La grippe espagnole – qui a infecté un tiers de la planète en 1918 et a coûté 50 millions de vies humaines – s’était révélée assez calme au printemps et elle avait même failli être vaincue durant l’été. Mais à la fin du mois d’août, elle est réapparue jusqu’à la fin du mois de novembre. Dans Le journal du Dimanche, l’historien de la santé Patrick Zylberman raconte comment la deuxième vague a frappé la France, surtout à l’automne. ‘Ce qui, au printemps, ressemblait dans un premier temps à une grippe ordinaire s’est finalement transformé en quelque chose de sinistre. Les victimes sont mortes parce que leurs poumons se sont noyés.’

Un scénario similaire est apparu en 1957, lorsque la grippe asiatique a atteint l’Europe à la fin de l’été. Sans que cela ne soit trop grave. Mais en automne, elle est a rendu malade un Français sur cinq. ‘Les médecins travaillent jour et nuit’, écrivait le même journal en 1957.

La grippe de Hong Kong (1968-1969) a également frappé le monde à deux reprises. Si la première vague de l’hiver 1968 n’a pas été trop mauvaise, elle a frappé les États-Unis et l’Europe en plein cœur durant l’hiver 1969. En France, la grippe a causé 36.000 décès de plus que la normale, un chiffre comparable à la surmortalité actuelle chez nos voisins du sud.

Pourquoi les secondes vagues sont-elles plus meurtrières?

Pourquoi les secondes vagues sont-elles plus meurtrières? Comment se fait-il qu’un virus infecte soudainement plus de personnes et devienne plus dangereux? Personne ne le sait. Et les comparaisons sont également peu pertinente. ‘Le Covid-19 n’a rien à voir avec les épidémies précédentes, estime Patrick Zylberman. ‘L’histoire prédit assez mal l’avenir.’

C’est également ce que pensent les épidémiologistes Tom Jefferson et Carl Heneghan, de l’université d’Oxford. Ils ont étudié neuf pandémies au cours du dernier siècle et demi. Selon eux, une deuxième vague n’a été pire qu’en 1889 et en 1918 ; dans les autres cas, les vagues ultérieures ont été moins graves, ou alors il n’y a pas eu de vagues claires dans la pandémie.

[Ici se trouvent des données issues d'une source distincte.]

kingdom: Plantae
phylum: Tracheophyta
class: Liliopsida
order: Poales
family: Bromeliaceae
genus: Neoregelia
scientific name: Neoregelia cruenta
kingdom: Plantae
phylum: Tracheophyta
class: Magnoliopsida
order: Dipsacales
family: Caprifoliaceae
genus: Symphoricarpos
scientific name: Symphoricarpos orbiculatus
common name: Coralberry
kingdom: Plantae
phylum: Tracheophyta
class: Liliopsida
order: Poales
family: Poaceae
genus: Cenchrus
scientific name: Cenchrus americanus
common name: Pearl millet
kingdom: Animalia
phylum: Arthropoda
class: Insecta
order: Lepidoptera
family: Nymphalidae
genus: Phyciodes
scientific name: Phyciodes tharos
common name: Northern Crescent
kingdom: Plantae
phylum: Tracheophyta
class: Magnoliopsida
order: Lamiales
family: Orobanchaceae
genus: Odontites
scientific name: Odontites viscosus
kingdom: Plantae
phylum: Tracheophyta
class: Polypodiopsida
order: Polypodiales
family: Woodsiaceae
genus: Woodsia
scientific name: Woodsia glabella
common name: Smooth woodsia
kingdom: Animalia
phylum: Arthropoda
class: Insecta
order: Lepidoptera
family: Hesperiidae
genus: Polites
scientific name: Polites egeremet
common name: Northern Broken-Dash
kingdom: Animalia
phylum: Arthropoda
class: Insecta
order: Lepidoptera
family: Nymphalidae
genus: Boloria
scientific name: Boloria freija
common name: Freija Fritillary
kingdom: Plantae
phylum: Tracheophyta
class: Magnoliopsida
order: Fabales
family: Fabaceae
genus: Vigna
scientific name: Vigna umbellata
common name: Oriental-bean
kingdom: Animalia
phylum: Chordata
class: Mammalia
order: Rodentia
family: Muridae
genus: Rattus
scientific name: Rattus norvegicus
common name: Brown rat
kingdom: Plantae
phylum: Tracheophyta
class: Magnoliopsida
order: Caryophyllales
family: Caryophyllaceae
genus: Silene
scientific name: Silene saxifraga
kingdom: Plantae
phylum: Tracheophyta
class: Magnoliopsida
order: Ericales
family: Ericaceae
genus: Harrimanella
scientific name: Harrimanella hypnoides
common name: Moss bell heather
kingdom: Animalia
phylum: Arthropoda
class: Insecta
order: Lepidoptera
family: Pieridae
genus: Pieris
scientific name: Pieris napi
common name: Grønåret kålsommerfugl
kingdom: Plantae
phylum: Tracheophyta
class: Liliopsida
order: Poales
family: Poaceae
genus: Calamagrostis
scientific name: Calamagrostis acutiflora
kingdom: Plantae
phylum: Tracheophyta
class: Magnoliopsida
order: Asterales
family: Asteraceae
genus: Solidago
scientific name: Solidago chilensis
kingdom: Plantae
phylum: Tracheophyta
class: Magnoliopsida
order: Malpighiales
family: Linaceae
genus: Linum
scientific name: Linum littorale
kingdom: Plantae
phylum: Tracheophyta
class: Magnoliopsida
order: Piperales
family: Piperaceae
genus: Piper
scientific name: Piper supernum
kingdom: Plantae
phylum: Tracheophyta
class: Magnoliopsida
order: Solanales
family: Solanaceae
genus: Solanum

Ils qualifient ‘d’illusion’ le fait qu’une épidémie s’arrête puis frappe plus violemment par la suite. Selon eux, un virus ne cesse de se propager, une fois sur un pic inférieur, puis sur un pic plus puissant. Selon les universitaires d’Oxford, ‘il est imprudent de faire des déclarations absolues sur les deuxièmes vagues’.